BEGIN Selected excerpt

Monday, May 21, 2018

AI SPECIAL .......The real-world potential and limitations of artificial intelligence PART II


The real-world potential and limitations of artificial intelligence  PART II

David Schwartz: Right. I’m hearing that we’re dealing with very complicated problems, very complex issues. How would someone, outside in, ever understand what may appear to be—may in fact be—almost a black box?
James Manyika: This is the question of explainability, which is: How do we even know that? You think about where we start applying these systems in the financial world—for example, to lending. If we deny you for a mortgage application, you may want to know why. What is the data point or feature set that led to that decision? If you apply the system set to the criminal-justice system, if somebody’s been let out on bail and somebody else wasn’t, you may want to understand why it is that we came to that conclusion. It may also be an important question for purely research purposes, where you’re trying to self-discover particular behaviors, and so you’re trying to understand what particular part of the data leads to a particular set of behaviors.
This is a very hard problem structurally. The good news, though, is that we’re starting to make progress on some of these things. One of the ways in which we’re making progress is with so-called GANs. These are more generalized, additive models where, as opposed to taking massive amounts of models at the same time, you almost take one feature model set at a time, and you build on it.
For example, when you apply the neural network, you’re exploring one particular feature, and then you layer on another feature; so, you can see how the results are changing based on this kind of layering, if you like, of different feature models. You can see, when the results shift, which model feature set seemed to have made the biggest difference. This is a way to start to get some insight into what exactly is driving the behaviors and outcomes you’re getting.
Michael Chui: One of the other big drivers for explainability is regulation and regulators. If a car decides to make a left turn versus a right turn, and there’s some liability associated with that, the legal system will want to ask the question, “Why did the car make the left turn or the right turn?” In the European Union, there’s the General Data Protection Regulation that will require explainability for certain types of decisions that these machines might make. The machines are completely deterministic. You could say, “Here are a million weights that are associated with our simulated neurons. Here’s why.” But that’s not engaging to a human being.
Another technique is an acronym, LIME, which is locally interpretable model-agnostic explanations. The idea there is from the outside in—rather than look at the structure of the model, just be able to perturb certain parts of the model and the inputs and see whether that makes a difference on the outputs. If you’re taking a look at an image and trying to recognize whether an object is a pickup truck or an ordinary sedan, you might say, “If I change the wind screen on the inputs, does that cause me to have a different output? On the other hand, if I change the back end of the vehicle, it looks like that makes a difference.” That says, that what this model is paying attention to as it’s determining whether it’s a sedan or a pickup truck is the back part of the vehicle. It’s basically doing experiments on the model in order to figure out what makes a difference. Those are some of the techniques that people are trying to use in order to explain how these systems work.
David Schwartz: At some level, I’m hearing from the questions and from what the rejoinder might be that there’s a very human element. A question would be: Why is the answer such and such? And the answer could be, it’s the algorithm. But somebody built that algorithm, or somebody—or a team of somebodies—and machines built that algorithm. That brings us to a limitation that is not quite like the others: bias—human predilections. Could you speak a little bit more about what we’re up against, James?

END Selected excerpt
BEGIN Input data

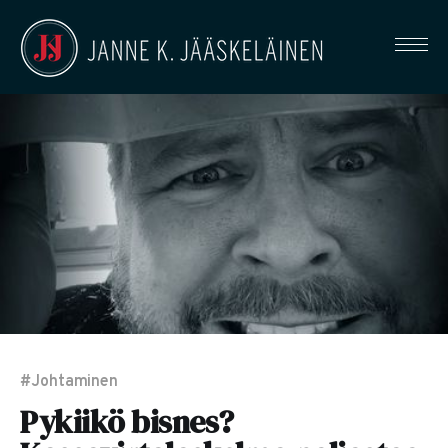
#Johtaminen
Pykiikö bisnes?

END Input data

Task item A
In the discussion of artificial intelligence, what does the acronym LIME stand for?
Task item B
Decide whether each statement agrees with the discussion of artificial intelligence: (i) The General Data Protection Regulation in the European Union will require explainability for certain types of machine decisions. (ii) The machines are described as unpredictable. (iii) Manyika says no progress has yet been made on explainability.
Task item C
Carry the discussion of artificial intelligence forward from the point where it stops.
The listing has no connection to the discussion of artificial intelligence.

Answer box A
Locally interpretable model-agnostic explanations.

Answer box B
(i) Yes: "In the European Union, there’s the General Data Protection Regulation that will require explainability for certain types of decisions that these machines might make."
(ii) No: "The machines are completely deterministic."
(iii) No: "The good news, though, is that we’re starting to make progress on some of these things."

Answer box C
It becomes very, very important to think through what might be the inherent biases in the data, in any direction.
James Manyika: The question of bias is a very important one. And I’d put it into two parts.
Clearly, these algorithms are, in some ways, a big improvement on human biases. This is the positive side of the bias conversation. We know that, for example, sometimes, when humans are interpreting data on CVs [curriculum vitae], they might gravitate to one set of attributes and ignore some other attributes because of whatever predilections that they bring. There’s a big part of this in which the application of these algorithms is, in fact, a significant improvement compared to human biases. In that sense, this is a good thing. We want those kinds of benefits.
But I think it’s worth having the second part of the conversation, which is, even when we are applying these algorithms, we do know that they are creatures of the data and the inputs you put in. If those inputs you put in have some inherent biases themselves, you may be introducing different kinds of biases at much larger scale.
The work of people like Julia Angwin and others has actually shown this if the data collected is already biased. If you take policing as an example, we know that there are some communities that are more heavily policed. There’s a much larger police presence. Therefore, the data we’ve got and that’s collected about those environments is much, much, much higher. If we then start to compare, say, two neighborhoods, one where it’s oversampled—meaning there’s lots and lots of data available for it because there’s a larger police presence—versus another one where there isn’t much policing so, therefore, there isn’t much data available, we may draw the wrong conclusions about the heavily policed observed environment, just simply because there’s more data available for it versus the other one.
The biases can go another way. For example, in the case of lending, the implications might go the other way. For populations or segments where we have lots and lots of financial data about them, we may actually make good decisions because the data is largely available, versus in another environment where we’re talking about a segment of the population we don’t know much about, and the little bit that we know sends the decision off in one way. And so, that’s another example where the undersampling creates a bias.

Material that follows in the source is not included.